The Clarion Ledger ran a story regarding the federal government suing Deutsche Bank because they lied about mortgages. It appears Deutsche was taking loan applications and failing to confirm the applicants’ employment. In fact, it appears that the bank wasn’t too concerned about whether the applicant was capable of making loan payments at all. The loan was insured by the government so if/when the applicant defaulted, the loan was paid in full. Deutsche apparently knew this and now the feds are seeking to get the money back. We represented 200 Mississippians against major banks several years ago who were doing the same thing. However, instead of helping, the President at the time (George W. Bush) passed an executive order that seriously impacted how defrauded homeowners could sue banks in State court! As a result, banks were allowed to prey on unsuspecting homeowners for years. You will recall that the collapse of the subprime housing industry led to the stockmarket crash a few years back. Oh well…here’s the story
Bank accused of loan fraud •Federal suit says Deutsche Bank lied about mortgages
The federal government sued Deutsche Bank Tuesday, saying the bank committed fraud and padded its pockets with undeserved income as it repeatedly lied so it could benefit from a government program that insured mortgages.
The lawsuit in U.S. District Court in Manhattan seeks to recover hundreds of millions of dollars in insurance claims that the government has had to pay when homeowners defaulted on their mortgages. The lawsuit also asked for punitive damages. The government said the bank made substantial profits between 2007 and 2009 from the resale of the risky mortgages, leaving the government to foot the bill for loans that defaulted. The mortgage insurance is issued by the Federal Housing Administration.
The lawsuit said the bank carried out the fraud through its subsidiary, MortgageIT, which employed more than 2,000 people at branches in all 50 states. Deutsche acquired MortgageIT in 2007.
At a news conference, U.S. Attorney Preet Bharara said the bank “repeatedly and brazenly” engaged in a pattern of reckless lending practices for mortgages “that were really ticking time bombs,” sometimes failing even to verify that a mortgage applicant had a job.
“In fact, they often seemed to treat red flags as if they were green lights,” he said.
Still, the prosecutor said the government found no evidence of the criminal intent necessary to take the case beyond a civil lawsuit. “Every lie is not a crime,” he said.
In a statement, Deutsche spokeswoman Renee Calabro said the bank was reviewing it.
“We believe the claims against MortgageIT and Deutsche Bank are unreasonable and unfair, and we intend to defend against the action vigorously,” she said.
Calabro said nearly 90 percent of the activity described in the lawsuit occurred before Deutsche Bank acquired MortgageIT, which had been an FHA lender operating with government oversight for almost a decade.
Since last fall, federal regulators and attorneys general of all 50 states have been investigating lenders accused of cutting corners and using flawed documents to foreclose on many homeowners. In some cases, employees of financial institutions engaged in so-called robo-signing – approving documents in foreclosures without actually reading them. Foreclosure-fraud class-action lawsuits are also piling up against major banks nationwide.
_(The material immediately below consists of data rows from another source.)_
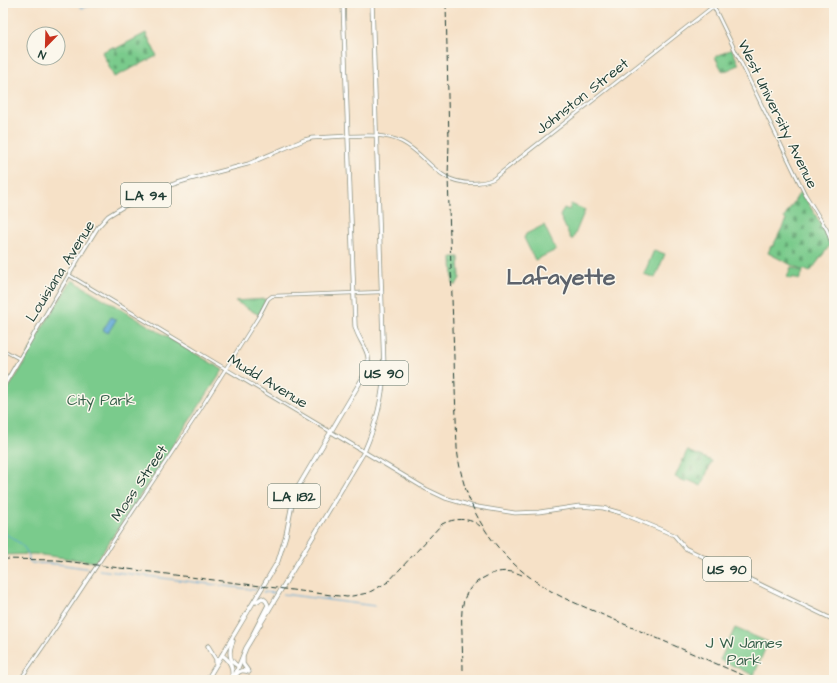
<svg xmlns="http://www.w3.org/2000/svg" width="837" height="683" font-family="'Architects Daughter',sans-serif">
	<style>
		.grass { fill: url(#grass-dots); stroke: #4c8460 }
		.cemetery { fill: url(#cemetery-stones); stroke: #4c8460 }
		.park { fill: #7acb8c; stroke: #4c8460 }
		.water { fill: #5da7d5; stroke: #3e7284 }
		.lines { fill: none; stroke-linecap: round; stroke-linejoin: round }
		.stream { stroke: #5da7d5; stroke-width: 1 }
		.secondary-casing { stroke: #8a8f7e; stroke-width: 4 }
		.primary-casing { stroke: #8a8f7e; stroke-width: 4.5 }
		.highway-casing { stroke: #8a8f7e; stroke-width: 5 }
		.secondary { stroke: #fff; stroke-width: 2.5 }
		.primary { stroke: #fff; stroke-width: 3 }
		.highway { stroke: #fff; stroke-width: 3.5 }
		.rail { stroke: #1f3d34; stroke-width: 1; stroke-dasharray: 6 3; stroke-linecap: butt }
		.labels { text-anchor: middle; stroke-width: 3; stroke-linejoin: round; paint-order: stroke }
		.shield { fill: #fbf7ec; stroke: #61756b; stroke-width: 1 }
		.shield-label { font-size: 14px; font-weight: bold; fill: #1f3d34 }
		.street-label { font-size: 15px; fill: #1f3d34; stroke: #fbf7ec }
		.park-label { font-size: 15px; fill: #36604a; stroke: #fbf7ec }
		.town-label { font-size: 23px; font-weight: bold; fill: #5d636c; stroke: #fbf7ec }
	</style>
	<defs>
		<pattern id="grass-dots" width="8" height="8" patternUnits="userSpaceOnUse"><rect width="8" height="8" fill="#7acb8c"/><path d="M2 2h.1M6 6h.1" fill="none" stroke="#63a673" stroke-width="1.8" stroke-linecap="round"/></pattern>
		<pattern id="cemetery-stones" width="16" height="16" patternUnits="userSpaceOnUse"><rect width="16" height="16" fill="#7acb8c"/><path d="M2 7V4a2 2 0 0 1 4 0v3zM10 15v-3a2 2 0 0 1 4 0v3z" fill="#63a673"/></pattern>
	</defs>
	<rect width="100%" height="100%" fill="#fbf7ec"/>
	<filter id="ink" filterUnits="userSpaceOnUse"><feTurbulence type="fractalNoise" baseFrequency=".025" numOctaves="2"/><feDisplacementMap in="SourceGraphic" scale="8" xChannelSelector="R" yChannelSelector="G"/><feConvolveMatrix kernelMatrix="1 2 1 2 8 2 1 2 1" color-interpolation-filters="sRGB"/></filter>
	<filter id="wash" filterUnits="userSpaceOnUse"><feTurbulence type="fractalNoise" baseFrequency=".012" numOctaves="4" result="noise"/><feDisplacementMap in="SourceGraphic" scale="16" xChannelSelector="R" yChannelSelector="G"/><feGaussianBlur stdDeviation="0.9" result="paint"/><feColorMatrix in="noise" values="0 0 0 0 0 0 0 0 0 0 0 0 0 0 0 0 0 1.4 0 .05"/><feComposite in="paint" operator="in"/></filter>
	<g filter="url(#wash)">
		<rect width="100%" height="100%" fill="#f6e1c7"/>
		<polygon class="grass" points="452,257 459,257 460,278 456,285 453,285"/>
		<g class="cemetery">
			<polygon points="146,33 157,56 114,77 102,52 113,47 115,49"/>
			<polygon points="732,49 739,65 723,72 715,57"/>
			<polygon points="800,192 802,193 822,226 830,245 810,272 803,269 803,271 768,253 771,246 773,246 786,220 784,218"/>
			<polygon points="687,451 712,461 701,486 688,480 687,482 675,477"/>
		</g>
		<g class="park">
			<polygon points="571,204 585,210 573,239 571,239 560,216 564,208 569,210"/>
			<polygon points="544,225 556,250 535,260 524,238 526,234"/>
			<polygon points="654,250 665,254 655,278 644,274"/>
			<polygon points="791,267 803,272 799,280 793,277 792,279 787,277"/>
			<polygon points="72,280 223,370 96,562 34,554 3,555 3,397 22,367 40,331"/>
			<polygon points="266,299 259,315 235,301"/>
			<polygon points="735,628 768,642 754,675 720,660"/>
		</g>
		<polygon class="water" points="111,317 116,320 108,333 103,330"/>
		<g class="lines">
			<g class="stream">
				<polyline points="80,7 83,8 94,5 121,3"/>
				<path d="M3 532C14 540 29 546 29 561L32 563 57 564 92 569"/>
				<polyline points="99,570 256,590"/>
				<polyline points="263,592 276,593"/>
				<polyline points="283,594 375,606"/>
			</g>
		</g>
	</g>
	<g filter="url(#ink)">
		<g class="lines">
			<g class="secondary-casing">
				<g id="secondary">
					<polyline points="712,3 805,194 827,230 834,250"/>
					<path d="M348 136C366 135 386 134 402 142 429 156 436 183 472 183 480 183 486 182 493 179L711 8 722 3"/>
					<polyline points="69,275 331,432"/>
					<polyline points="3,350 20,359"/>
					<polyline points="20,680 47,641 196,416 259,316 268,299 272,296 382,292"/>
				</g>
			</g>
			<g class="primary-casing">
				<g id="primary">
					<polyline points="3,387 83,251 98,227 108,216 121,208 164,187 187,180 248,164 304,140 312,138 348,136"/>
					<polyline points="331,432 426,489 445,498 472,506 515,513 539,512 579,506 603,508 621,513 674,535 685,548 834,620"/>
				</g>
			</g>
			<g class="highway-casing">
				<g id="highway">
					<polyline points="253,634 268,605 266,601 262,598 256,602"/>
					<path d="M233 641C229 650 228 661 238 666"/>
					<polyline points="208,646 216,659 216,662"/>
					<path d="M222 655C231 661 233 668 232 679"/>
					<polyline points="243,657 243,664 248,671"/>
					<path d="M236 675C240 670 243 670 249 672"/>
					<path d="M207 680 278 561 286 535 292 504 298 487 365 374C375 352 359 344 355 326L343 3"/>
					<path d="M233 680 246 648 364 452C376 425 383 398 384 369L372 3"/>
				</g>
			</g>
			<use href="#secondary" class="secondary"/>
			<use href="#primary" class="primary"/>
			<use href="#highway" class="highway"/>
			<g class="rail">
				<path d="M446 3 449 142 448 177 457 448C464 517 504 569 566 599L754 680"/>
				<path d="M3 559 57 560 347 597 368 593 388 582 442 524C454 518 471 517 481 527"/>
				<path d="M463 670C463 658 462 646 462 633 461 608 460 589 487 576 498 570 511 570 522 575"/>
			</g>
		</g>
	</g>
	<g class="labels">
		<g class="shield">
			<rect x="121" y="183" width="50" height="24" rx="3"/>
			<rect x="360" y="361" width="48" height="24" rx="3"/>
			<rect x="268" y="484" width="52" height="24" rx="3"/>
			<rect x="703" y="557" width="48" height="24" rx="3"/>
		</g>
		<g class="shield-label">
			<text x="146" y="200">LA 94</text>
			<text x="384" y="378">US 90</text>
			<text x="294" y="501">LA 182</text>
			<text x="727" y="574">US 90</text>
		</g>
		<g class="street-label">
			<text transform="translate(582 96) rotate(-38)" y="5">Johnston Street</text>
			<text transform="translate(778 114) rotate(64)" y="5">West University Avenue</text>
			<text transform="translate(60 271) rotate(-58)" y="5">Louisiana Avenue</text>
			<text transform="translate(268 381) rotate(31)" y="5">Mudd Avenue</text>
			<text transform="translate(139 483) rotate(-56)" y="5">Moss Street</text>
		</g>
		<g class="park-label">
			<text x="101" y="405">City Park</text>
			<text x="744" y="648">J W James<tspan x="744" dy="17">Park</tspan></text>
		</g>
		<g class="town-label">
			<text x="561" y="284">Lafayette</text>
		</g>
	</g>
	<rect width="837" height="683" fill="none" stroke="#fbf7ec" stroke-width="16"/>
	<g transform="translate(46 46) rotate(203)"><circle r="19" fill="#fbf7ec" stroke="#a3ada2"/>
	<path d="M0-3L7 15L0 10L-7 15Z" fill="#c8321e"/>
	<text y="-6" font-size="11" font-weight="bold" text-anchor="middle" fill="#1f3d34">N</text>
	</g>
</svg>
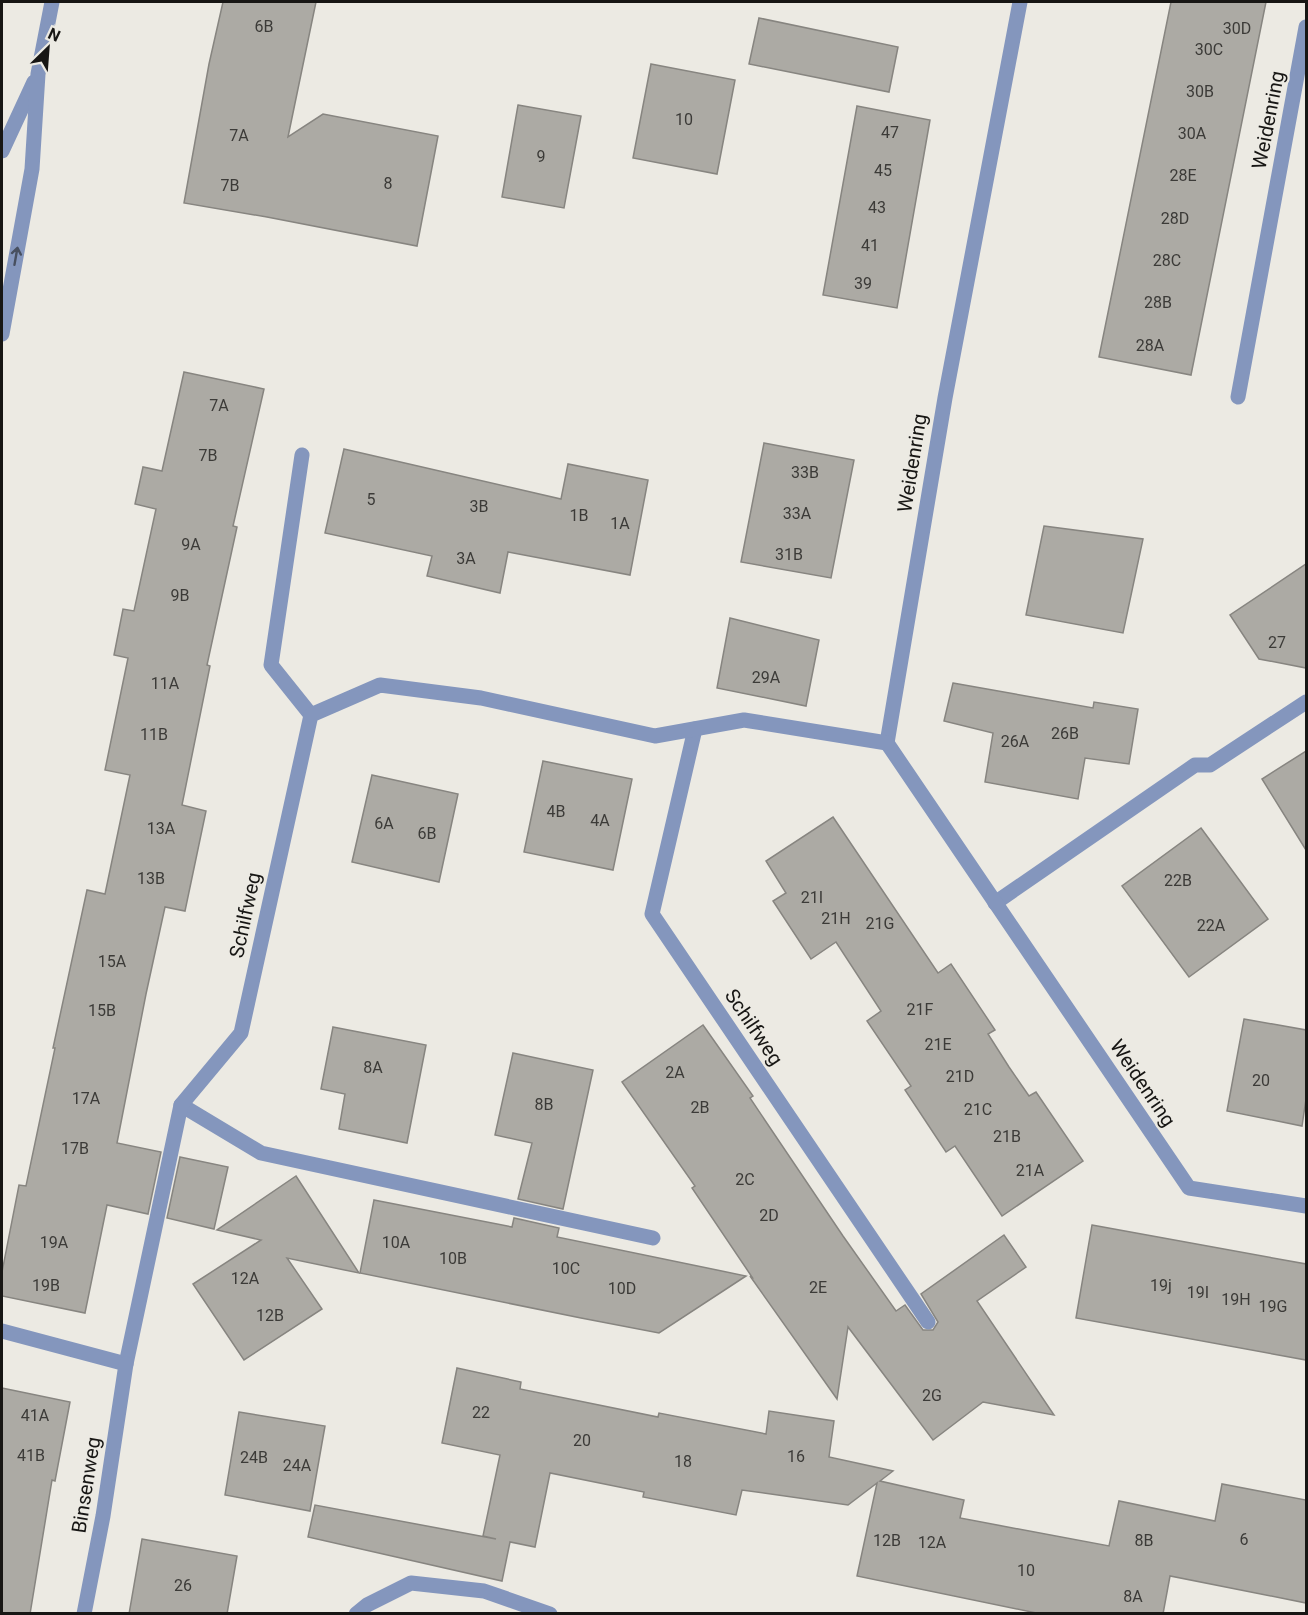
<svg xmlns="http://www.w3.org/2000/svg" width="1308" height="1615" font-family="Roboto,sans-serif">
	<style>
		.building { fill: #acaaa4; stroke: #878580; stroke-width: 1.5 }
		.lines { fill: none; stroke-linecap: round; stroke-linejoin: round }
		.service { stroke: #8496bd; stroke-width: 15 }
		.minor { stroke: #8496bd; stroke-width: 15 }
		.tertiary { stroke: #8496bd; stroke-width: 15 }
		.oneway { stroke: #485060 }
		.labels { text-anchor: middle; stroke-width: 4.5; stroke-linejoin: round; paint-order: stroke }
		.number-label { font-size: 16px; fill: #3c3b38 }
		.street-label { font-size: 20px; fill: #171614; stroke: #eceae3 }
	</style>
	<rect width="100%" height="100%" fill="#eceae3"/>
	<g class="building">
		<polygon points="223,2 316,2 288,137 323,114 438,136 417,246 267,217 184,203 209,64"/>
		<polygon points="1171,2 1266,2 1191,375 1099,357"/>
		<polygon points="759,18 898,47 889,92 749,64"/>
		<polygon points="651,64 735,80 717,174 633,158"/>
		<polygon points="518,105 581,116 564,208 502,197"/>
		<polygon points="857,106 930,120 897,308 823,295"/>
		<polygon points="184,372 264,389 233,526 237,527 207,665 210,666 182,805 206,811 185,911 165,907 146,994 117,1143 161,1152 148,1214 107,1205 85,1313 2,1296 2,1272 19,1185 26,1186 55,1048 53,1048 87,890 105,894 130,775 105,770 128,658 114,655 123,609 134,611 156,509 135,504 143,467 162,471"/>
		<polygon points="764,443 854,460 831,578 741,562"/>
		<polygon points="344,449 561,499 568,464 648,480 630,575 508,552 500,593 427,576 432,556 325,533"/>
		<polygon points="1044,526 1143,539 1123,633 1026,615"/>
		<polygon points="1306,564 1306,668 1259,659 1230,615"/>
		<polygon points="730,618 819,640 806,706 717,688"/>
		<polygon points="953,683 1093,708 1094,702 1138,709 1129,764 1085,758 1078,799 985,782 993,733 944,721"/>
		<polygon points="1306,751 1306,850 1262,779"/>
		<polygon points="543,761 632,779 613,870 524,852"/>
		<polygon points="372,775 458,794 439,882 352,862"/>
		<polygon points="833,817 938,973 951,964 995,1030 988,1034 1009,1067 1029,1096 1036,1092 1083,1161 1002,1216 955,1146 946,1152 905,1090 911,1086 867,1021 881,1011 836,942 811,959 773,901 786,893 766,861"/>
		<polygon points="1201,828 1268,919 1189,977 1122,886"/>
		<polygon points="1244,1019 1306,1030 1306,1099 1302,1126 1227,1111"/>
		<polygon points="703,1025 753,1096 750,1098 843,1236 896,1311 905,1305 923,1330 933,1330 938,1322 921,1294 1004,1235 1026,1267 977,1301 1054,1415 983,1402 933,1440 848,1327 837,1399 750,1276 752,1277 692,1188 695,1186 622,1082"/>
		<polygon points="333,1027 426,1045 407,1143 339,1129 345,1094 321,1089"/>
		<polygon points="513,1053 593,1070 563,1209 518,1199 532,1143 495,1135"/>
		<polygon points="180,1157 228,1167 214,1229 167,1218"/>
		<polygon points="296,1176 359,1273 287,1258 322,1309 244,1360 193,1284 261,1240 217,1230"/>
		<polygon points="374,1200 512,1227 514,1218 559,1228 557,1237 746,1276 659,1333 581,1318 360,1273"/>
		<polygon points="1092,1225 1306,1264 1306,1360 1076,1318"/>
		<polygon points="457,1368 521,1382 520,1389 658,1417 659,1413 766,1434 769,1411 834,1421 829,1457 893,1471 880,1481 964,1500 960,1518 1109,1546 1119,1501 1215,1521 1222,1484 1306,1500 1306,1603 1170,1576 1163,1614 1041,1614 857,1576 877,1483 848,1505 742,1490 736,1515 643,1497 644,1492 550,1473 535,1547 510,1542 502,1581 308,1537 315,1505 496,1539 483,1536 500,1455 442,1443"/>
		<polygon points="2,1388 70,1402 55,1481 52,1480 30,1614 2,1614"/>
		<polygon points="239,1412 325,1426 310,1511 225,1495"/>
		<polygon points="142,1539 237,1556 227,1614 129,1614"/>
	</g>
	<g class="lines">
		<g class="service">
			<polyline points="695,729 652,914 928,1322"/>
			<polyline points="995,903 1195,765 1210,765 1306,702"/>
			<polyline points="181,1105 261,1153 653,1238"/>
		</g>
		<g class="minor">
			<polyline points="1020,2 945,398 887,743 1189,1188 1306,1206"/>
			<polyline points="1238,397 1306,27"/>
			<polyline points="302,455 271,665 311,715"/>
			<polyline points="2,1331 126,1364 181,1105 241,1033 311,715 380,685 481,698 655,736 744,720 887,743"/>
			<polyline points="84,1614 103,1516 126,1364"/>
			<polyline points="356,1614 367,1605 411,1583 484,1591 550,1614"/>
		</g>
		<g class="tertiary">
			<polyline points="2,151 34,82"/>
			<polyline points="2,334 32,169 38,74 52,2"/>
		</g>
	</g>
	<defs><path id="oneway-shaft" d="M-6 0H5M1.5-3L5.5 0L1.5 3" fill="none" stroke-width="1.6" stroke-linecap="round" stroke-linejoin="round" transform="scale(1.5)"/></defs>
	<use class="oneway" href="#oneway-shaft" transform="translate(16 256) rotate(-80)"/>
	<g class="labels">
		<g class="number-label">
			<text x="264" y="32">6B</text>
			<text x="1237" y="34">30D</text>
			<text x="1209" y="55">30C</text>
			<text x="1200" y="97">30B</text>
			<text x="684" y="125">10</text>
			<text x="890" y="138">47</text>
			<text x="1192" y="139">30A</text>
			<text x="239" y="141">7A</text>
			<text x="541" y="162">9</text>
			<text x="883" y="176">45</text>
			<text x="1183" y="181">28E</text>
			<text x="388" y="189">8</text>
			<text x="230" y="191">7B</text>
			<text x="877" y="213">43</text>
			<text x="1175" y="224">28D</text>
			<text x="870" y="251">41</text>
			<text x="1167" y="266">28C</text>
			<text x="863" y="289">39</text>
			<text x="1158" y="308">28B</text>
			<text x="1150" y="351">28A</text>
			<text x="219" y="411">7A</text>
			<text x="208" y="461">7B</text>
			<text x="805" y="478">33B</text>
			<text x="371" y="505">5</text>
			<text x="479" y="512">3B</text>
			<text x="797" y="519">33A</text>
			<text x="579" y="521">1B</text>
			<text x="620" y="529">1A</text>
			<text x="191" y="550">9A</text>
			<text x="789" y="560">31B</text>
			<text x="466" y="564">3A</text>
			<text x="180" y="601">9B</text>
			<text x="1277" y="648">27</text>
			<text x="766" y="683">29A</text>
			<text x="165" y="689">11A</text>
			<text x="1065" y="739">26B</text>
			<text x="154" y="740">11B</text>
			<text x="1015" y="747">26A</text>
			<text x="556" y="817">4B</text>
			<text x="600" y="826">4A</text>
			<text x="384" y="829">6A</text>
			<text x="161" y="834">13A</text>
			<text x="427" y="839">6B</text>
			<text x="151" y="884">13B</text>
			<text x="1178" y="886">22B</text>
			<text x="812" y="903">21I</text>
			<text x="836" y="924">21H</text>
			<text x="880" y="929">21G</text>
			<text x="1211" y="931">22A</text>
			<text x="112" y="967">15A</text>
			<text x="920" y="1015">21F</text>
			<text x="102" y="1016">15B</text>
			<text x="938" y="1050">21E</text>
			<text x="373" y="1073">8A</text>
			<text x="675" y="1078">2A</text>
			<text x="960" y="1082">21D</text>
			<text x="1261" y="1086">20</text>
			<text x="86" y="1104">17A</text>
			<text x="544" y="1110">8B</text>
			<text x="700" y="1113">2B</text>
			<text x="978" y="1115">21C</text>
			<text x="1007" y="1142">21B</text>
			<text x="75" y="1154">17B</text>
			<text x="1030" y="1176">21A</text>
			<text x="745" y="1185">2C</text>
			<text x="769" y="1221">2D</text>
			<text x="54" y="1248">19A</text>
			<text x="396" y="1248">10A</text>
			<text x="453" y="1264">10B</text>
			<text x="566" y="1274">10C</text>
			<text x="245" y="1284">12A</text>
			<text x="46" y="1291">19B</text>
			<text x="1161" y="1291">19j</text>
			<text x="818" y="1293">2E</text>
			<text x="622" y="1294">10D</text>
			<text x="1198" y="1298">19I</text>
			<text x="1236" y="1305">19H</text>
			<text x="1273" y="1312">19G</text>
			<text x="270" y="1321">12B</text>
			<text x="932" y="1401">2G</text>
			<text x="481" y="1418">22</text>
			<text x="35" y="1421">41A</text>
			<text x="582" y="1446">20</text>
			<text x="31" y="1461">41B</text>
			<text x="796" y="1462">16</text>
			<text x="254" y="1463">24B</text>
			<text x="683" y="1467">18</text>
			<text x="297" y="1471">24A</text>
			<text x="1244" y="1545">6</text>
			<text x="887" y="1546">12B</text>
			<text x="1144" y="1546">8B</text>
			<text x="932" y="1548">12A</text>
			<text x="1026" y="1576">10</text>
			<text x="183" y="1591">26</text>
			<text x="1133" y="1602">8A</text>
		</g>
		<g class="street-label">
			<text transform="translate(1268 120) rotate(-79)" y="7">Weidenring</text>
			<text transform="translate(912 463) rotate(-81)" y="7">Weidenring</text>
			<text transform="translate(245 915) rotate(-78)" y="7">Schilfweg</text>
			<text transform="translate(754 1027) rotate(56)" y="7">Schilfweg</text>
			<text transform="translate(1143 1083) rotate(56)" y="7">Weidenring</text>
			<text transform="translate(86 1485) rotate(-81)" y="7">Binsenweg</text>
		</g>
	</g>
	<rect width="1308" height="1615" fill="none" stroke="#171614" stroke-width="6"/>
	<g transform="translate(48 48) rotate(25)" stroke="#eceae3" stroke-width="4.5" paint-order="stroke">
	<path d="M0-4.5L10 22L0 15L-10 22Z" fill="#171614"/>
	<text y="-9" font-size="16" font-weight="bold" text-anchor="middle" fill="#171614">N</text>
	</g>
</svg>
Bharara said it “would not be a fantastical stretch to think we are looking at other lending institutions as well.”
The lawsuit against Deutsche Bank sought to recover more than $386 million that the Department of Housing and Urban Development has paid out in FHA insurance claims and related costs arising out of MortgageIT’s approval of more than 3,100 mortgages, among 1,400 loans that have defaulted so far.
HUD sets the rules for the FHA mortgage insurance program, including requirements relating to the adequacy of the borrower’s income to meet mortgage payments, the borrower’s creditworthiness and the appropriateness of the valuation of the property being purchased.
The lawsuit said Deutsche Bank and MortgageIT failed to comply with HUD rules and regulations regarding required quality control procedures, and then lied about their purported compliance.
Disclaimer: This blog is intended as general information purposes only, and is not a substitute for legal advice. Anyone with a legal problem should consult a lawyer immediately.